◆ **PAGE TEXT**

┏━━

So if we throw the ball exactly tangentially, that's what happens.
The ball ends up in an elliptical orbit, but it's a slightly slower
orbit.

So let's tweak our direction slightly, let's add a tiny "upwards"
component.  The throw of the ball is not exactly tangential, but it
does end up in an elliptical orbit. More, we can arrange this angle
so that the period of that orbit is identical to ours.  If the throw
is gentle enough the angle to our path is tiny.  What happens then?

Remember, we're assuming that we've injected it into an orbit that
has the same period as ours, 92 minutes.

┗━━

◆ **SOURCE DATA**
┏━━

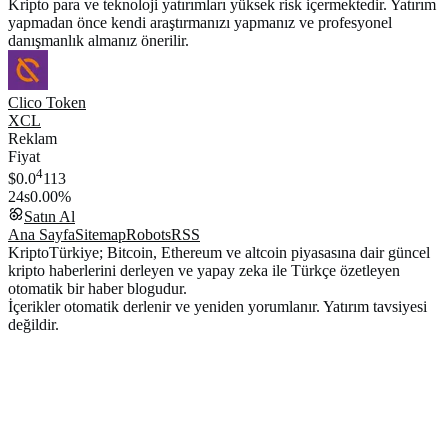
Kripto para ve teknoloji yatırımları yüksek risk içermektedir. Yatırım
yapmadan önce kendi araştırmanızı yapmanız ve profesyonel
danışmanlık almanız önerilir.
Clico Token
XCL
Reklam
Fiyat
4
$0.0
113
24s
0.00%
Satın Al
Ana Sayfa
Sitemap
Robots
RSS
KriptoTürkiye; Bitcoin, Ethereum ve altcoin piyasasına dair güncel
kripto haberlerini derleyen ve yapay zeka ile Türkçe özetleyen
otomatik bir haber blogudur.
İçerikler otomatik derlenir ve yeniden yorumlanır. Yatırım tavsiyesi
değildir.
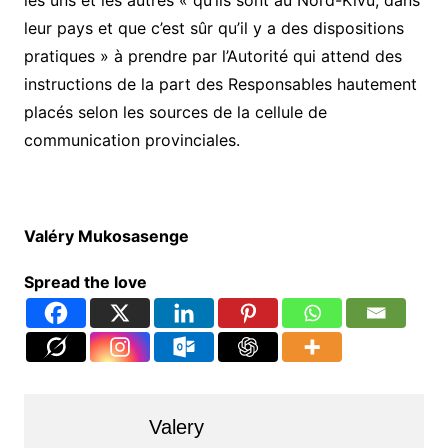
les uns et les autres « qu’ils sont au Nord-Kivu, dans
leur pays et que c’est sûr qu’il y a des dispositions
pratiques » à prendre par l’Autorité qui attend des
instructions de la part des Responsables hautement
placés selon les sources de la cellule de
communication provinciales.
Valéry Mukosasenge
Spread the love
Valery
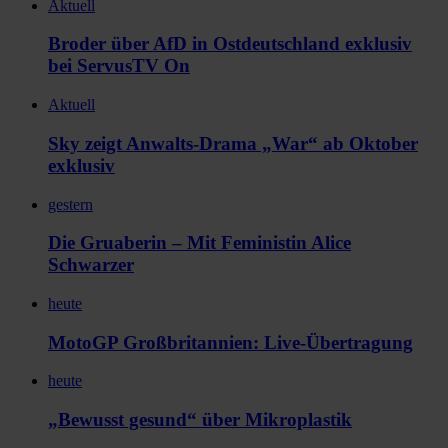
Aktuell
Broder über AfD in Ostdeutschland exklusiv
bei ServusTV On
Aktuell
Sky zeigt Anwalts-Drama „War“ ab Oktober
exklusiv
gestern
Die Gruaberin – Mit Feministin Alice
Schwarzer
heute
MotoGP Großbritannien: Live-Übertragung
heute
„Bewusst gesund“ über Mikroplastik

┗━━
┏━━

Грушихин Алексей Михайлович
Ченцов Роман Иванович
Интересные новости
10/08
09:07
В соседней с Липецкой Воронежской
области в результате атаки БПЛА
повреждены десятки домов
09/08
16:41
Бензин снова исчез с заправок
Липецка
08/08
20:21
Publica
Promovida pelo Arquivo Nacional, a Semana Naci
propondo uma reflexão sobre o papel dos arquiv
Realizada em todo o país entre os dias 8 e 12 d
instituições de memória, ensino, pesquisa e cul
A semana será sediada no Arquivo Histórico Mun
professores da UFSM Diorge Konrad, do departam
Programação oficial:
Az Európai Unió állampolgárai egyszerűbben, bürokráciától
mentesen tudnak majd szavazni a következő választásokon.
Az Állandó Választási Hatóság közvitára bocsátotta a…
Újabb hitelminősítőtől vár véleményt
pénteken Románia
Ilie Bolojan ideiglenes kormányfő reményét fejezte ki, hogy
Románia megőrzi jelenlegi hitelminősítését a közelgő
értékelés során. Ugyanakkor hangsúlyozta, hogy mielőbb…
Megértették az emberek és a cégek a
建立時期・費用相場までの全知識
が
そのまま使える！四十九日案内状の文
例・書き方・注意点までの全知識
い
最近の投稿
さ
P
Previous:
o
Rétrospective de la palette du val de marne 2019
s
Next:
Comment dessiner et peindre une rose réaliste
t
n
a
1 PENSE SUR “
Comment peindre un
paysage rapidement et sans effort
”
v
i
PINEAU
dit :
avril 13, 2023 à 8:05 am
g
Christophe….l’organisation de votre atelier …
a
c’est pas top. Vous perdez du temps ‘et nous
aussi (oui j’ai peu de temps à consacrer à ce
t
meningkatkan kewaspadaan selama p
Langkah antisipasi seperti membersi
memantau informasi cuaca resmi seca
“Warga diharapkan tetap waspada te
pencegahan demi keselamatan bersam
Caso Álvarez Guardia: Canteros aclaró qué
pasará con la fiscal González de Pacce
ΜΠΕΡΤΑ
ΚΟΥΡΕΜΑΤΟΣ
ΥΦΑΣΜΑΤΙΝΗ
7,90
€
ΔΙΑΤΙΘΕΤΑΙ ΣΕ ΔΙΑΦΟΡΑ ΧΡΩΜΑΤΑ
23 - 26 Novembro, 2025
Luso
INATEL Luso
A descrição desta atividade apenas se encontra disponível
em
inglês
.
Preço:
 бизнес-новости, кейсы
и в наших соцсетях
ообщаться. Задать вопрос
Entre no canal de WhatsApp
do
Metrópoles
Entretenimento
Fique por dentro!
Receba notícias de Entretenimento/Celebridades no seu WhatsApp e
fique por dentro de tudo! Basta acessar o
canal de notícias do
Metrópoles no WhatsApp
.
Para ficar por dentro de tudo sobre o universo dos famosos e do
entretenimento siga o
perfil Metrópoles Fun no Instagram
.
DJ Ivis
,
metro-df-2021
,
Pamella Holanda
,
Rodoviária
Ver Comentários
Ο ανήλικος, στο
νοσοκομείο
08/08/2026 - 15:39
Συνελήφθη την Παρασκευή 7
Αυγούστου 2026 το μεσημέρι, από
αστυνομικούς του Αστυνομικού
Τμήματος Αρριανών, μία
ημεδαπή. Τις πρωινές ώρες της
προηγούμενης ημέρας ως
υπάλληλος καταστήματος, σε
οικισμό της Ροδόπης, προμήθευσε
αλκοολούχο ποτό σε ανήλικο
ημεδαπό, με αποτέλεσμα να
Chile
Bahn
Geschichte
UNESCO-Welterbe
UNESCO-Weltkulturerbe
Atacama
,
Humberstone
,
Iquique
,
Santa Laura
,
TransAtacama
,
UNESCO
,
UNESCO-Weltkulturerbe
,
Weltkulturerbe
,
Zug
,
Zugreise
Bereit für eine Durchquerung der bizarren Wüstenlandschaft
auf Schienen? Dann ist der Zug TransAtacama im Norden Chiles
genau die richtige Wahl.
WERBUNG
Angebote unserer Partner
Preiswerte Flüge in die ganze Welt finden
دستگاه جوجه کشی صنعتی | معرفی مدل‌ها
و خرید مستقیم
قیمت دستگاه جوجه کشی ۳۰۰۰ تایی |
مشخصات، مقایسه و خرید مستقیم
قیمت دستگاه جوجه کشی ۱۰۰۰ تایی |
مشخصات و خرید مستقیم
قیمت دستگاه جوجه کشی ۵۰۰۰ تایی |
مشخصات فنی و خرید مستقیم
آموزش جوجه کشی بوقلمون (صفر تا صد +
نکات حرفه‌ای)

┗━━

◆ **EXERCISE TASKS**
1. Quote the passage on the ball thrown into orbit in full, word for word.
2. Print the lines of the entries from the line with "Грушихин Алексей Михайлович" to the line with "Ilie Bolojan ideiglenes", both included, reproducing them verbatim.
The passage and the entries have no connection to each other.

◆ **ANSWERS GIVEN**
1.
So if we throw the ball exactly tangentially, that's what happens.
The ball ends up in an elliptical orbit, but it's a slightly slower
orbit.

So let's tweak our direction slightly, let's add a tiny "upwards"
component.  The throw of the ball is not exactly tangential, but it
does end up in an elliptical orbit. More, we can arrange this angle
so that the period of that orbit is identical to ours.  If the throw
is gentle enough the angle to our path is tiny.  What happens then?

Remember, we're assuming that we've injected it into an orbit that
has the same period as ours, 92 minutes.

2.
Грушихин Алексей Михайлович
Ченцов Роман Иванович
Интересные новости
10/08
09:07
В соседней с Липецкой Воронежской
области в результате атаки БПЛА
повреждены десятки домов
09/08
16:41
Бензин снова исчез с заправок
Липецка
08/08
20:21
Publica
Promovida pelo Arquivo Nacional, a Semana Naci
propondo uma reflexão sobre o papel dos arquiv
Realizada em todo o país entre os dias 8 e 12 d
instituições de memória, ensino, pesquisa e cul
A semana será sediada no Arquivo Histórico Mun
professores da UFSM Diorge Konrad, do departam
Programação oficial:
Az Európai Unió állampolgárai egyszerűbben, bürokráciától
mentesen tudnak majd szavazni a következő választásokon.
Az Állandó Választási Hatóság közvitára bocsátotta a…
Újabb hitelminősítőtől vár véleményt
pénteken Románia
Ilie Bolojan ideiglenes kormányfő reményét fejezte ki, hogy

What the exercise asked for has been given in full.